◆ Work instruction
Please retype the data below line for line and leave out every picture.

Records supplied Block Start

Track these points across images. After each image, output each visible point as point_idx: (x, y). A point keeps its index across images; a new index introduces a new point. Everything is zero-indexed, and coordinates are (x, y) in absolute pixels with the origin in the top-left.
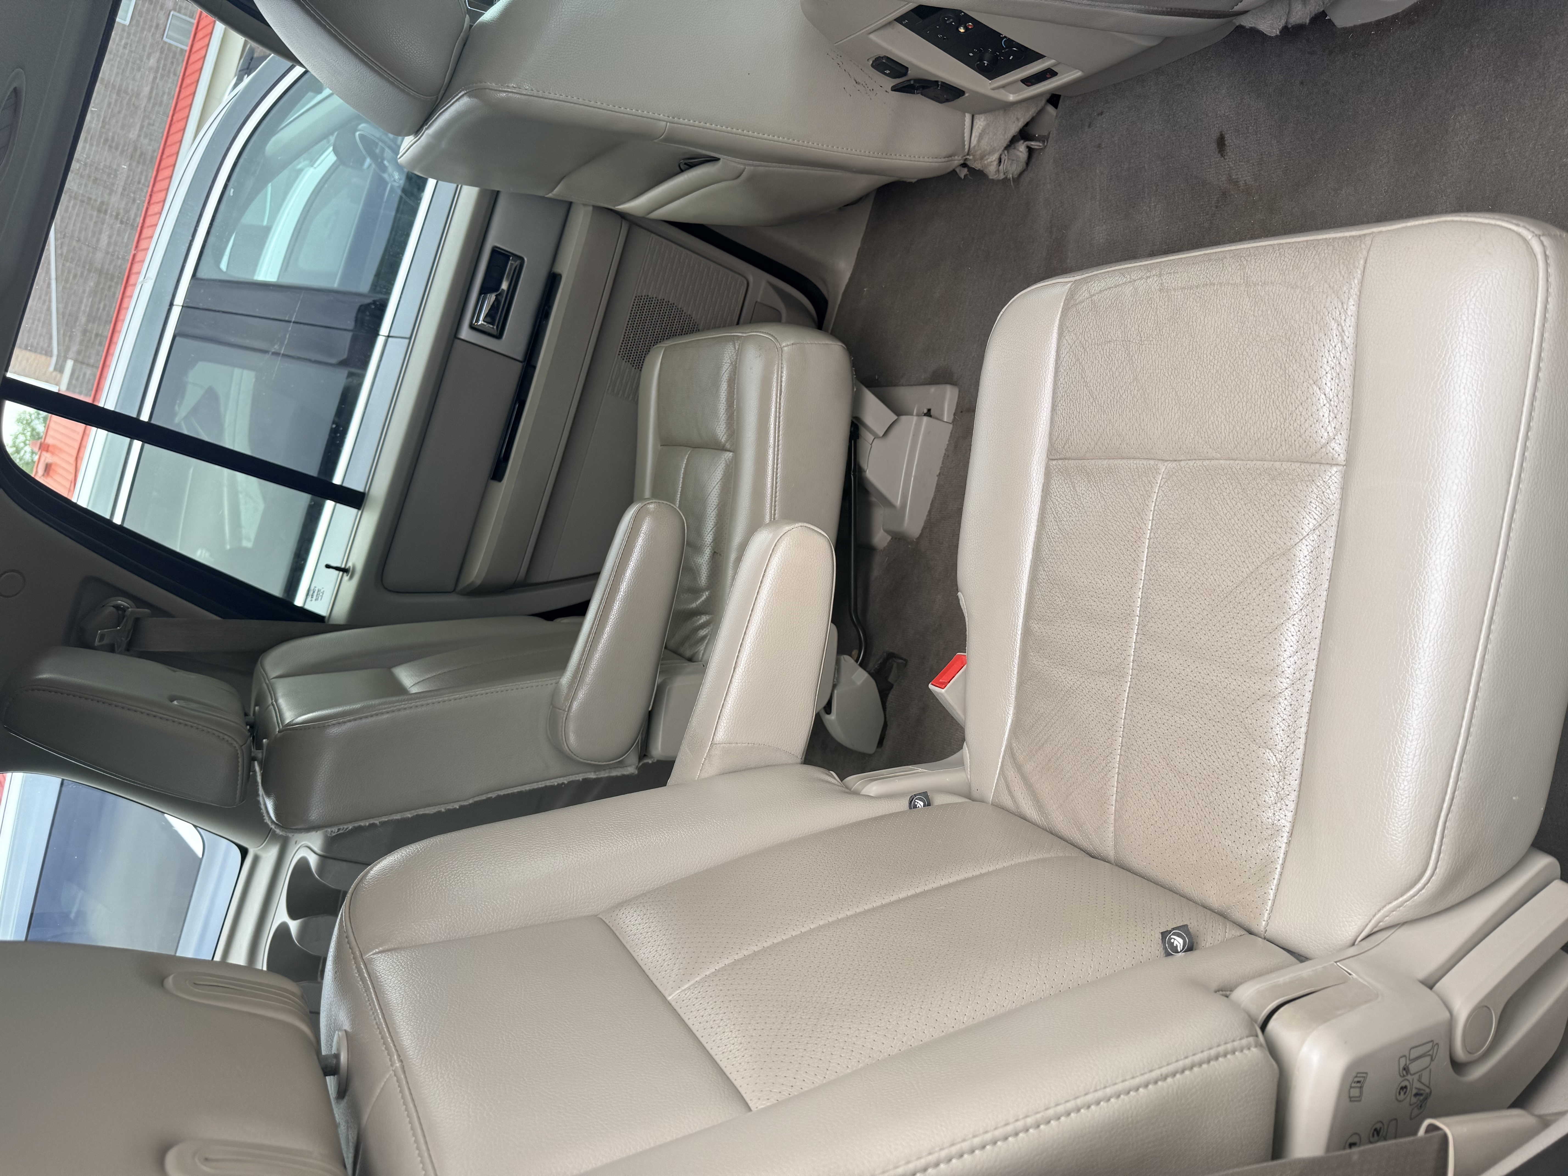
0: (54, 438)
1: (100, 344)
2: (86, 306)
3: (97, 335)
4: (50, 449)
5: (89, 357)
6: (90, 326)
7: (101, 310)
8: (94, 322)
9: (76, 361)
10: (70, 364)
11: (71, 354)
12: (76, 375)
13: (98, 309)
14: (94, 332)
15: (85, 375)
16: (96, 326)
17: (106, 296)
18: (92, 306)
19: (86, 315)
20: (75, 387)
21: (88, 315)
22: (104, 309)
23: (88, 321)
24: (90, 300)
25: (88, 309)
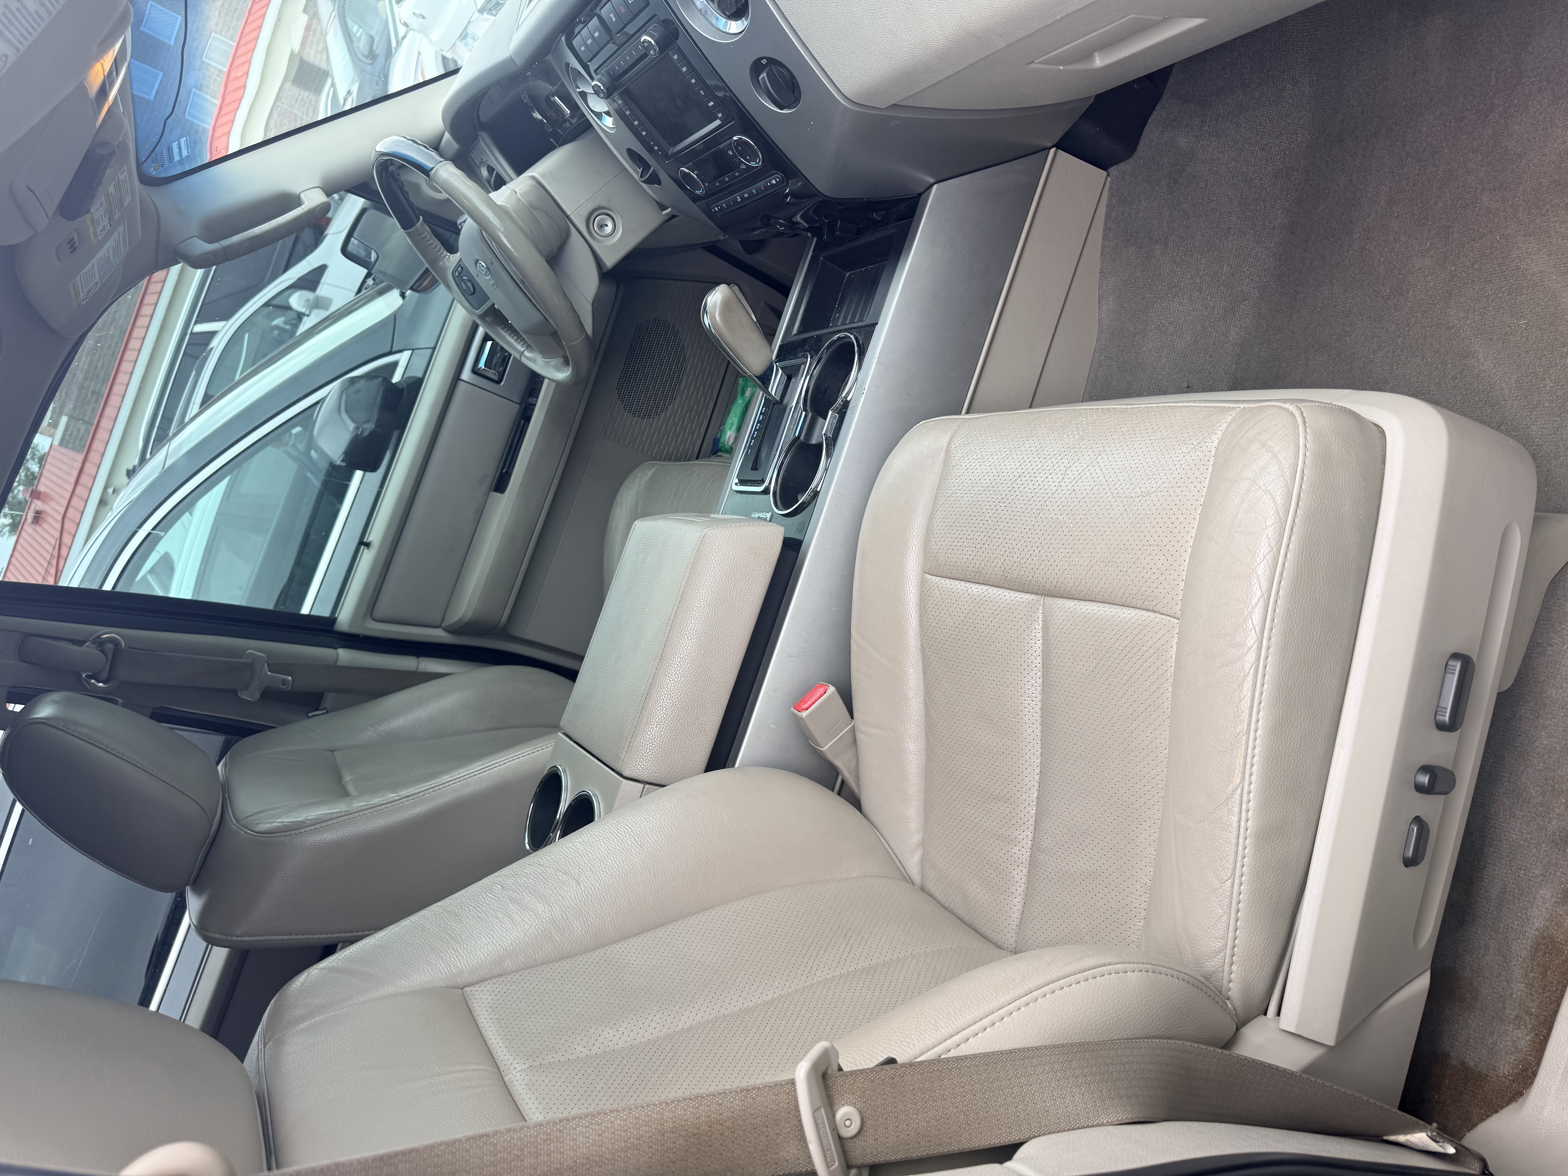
0: (45, 485)
1: (96, 402)
2: (84, 364)
3: (93, 392)
4: (41, 497)
5: (85, 415)
6: (87, 383)
7: (99, 368)
8: (91, 380)
9: (71, 417)
10: (64, 420)
11: (66, 410)
12: (70, 429)
13: (96, 367)
14: (91, 389)
15: (78, 431)
16: (93, 384)
17: (105, 355)
18: (90, 364)
19: (84, 372)
20: (68, 442)
21: (86, 372)
22: (102, 367)
23: (86, 378)
24: (89, 358)
25: (86, 367)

Records supplied Block End

◆ Answer section
Track these points across images. After each image, output each visible point as point_idx: (x, y). A point keeps its index across images; a new index introduces a new point. Everything is zero-indexed, and coordinates are (x, y) in absolute pixels with the origin in the top-left.
0: (54, 438)
1: (100, 344)
2: (86, 306)
3: (97, 335)
4: (50, 449)
5: (89, 357)
6: (90, 326)
7: (101, 310)
8: (94, 322)
9: (76, 361)
10: (70, 364)
11: (71, 354)
12: (76, 375)
13: (98, 309)
14: (94, 332)
15: (85, 375)
16: (96, 326)
17: (106, 296)
18: (92, 306)
19: (86, 315)
20: (75, 387)
21: (88, 315)
22: (104, 309)
23: (88, 321)
24: (90, 300)
25: (88, 309)
0: (45, 485)
1: (96, 402)
2: (84, 364)
3: (93, 392)
4: (41, 497)
5: (85, 415)
6: (87, 383)
7: (99, 368)
8: (91, 380)
9: (71, 417)
10: (64, 420)
11: (66, 410)
12: (70, 429)
13: (96, 367)
14: (91, 389)
15: (78, 431)
16: (93, 384)
17: (105, 355)
18: (90, 364)
19: (84, 372)
20: (68, 442)
21: (86, 372)
22: (102, 367)
23: (86, 378)
24: (89, 358)
25: (86, 367)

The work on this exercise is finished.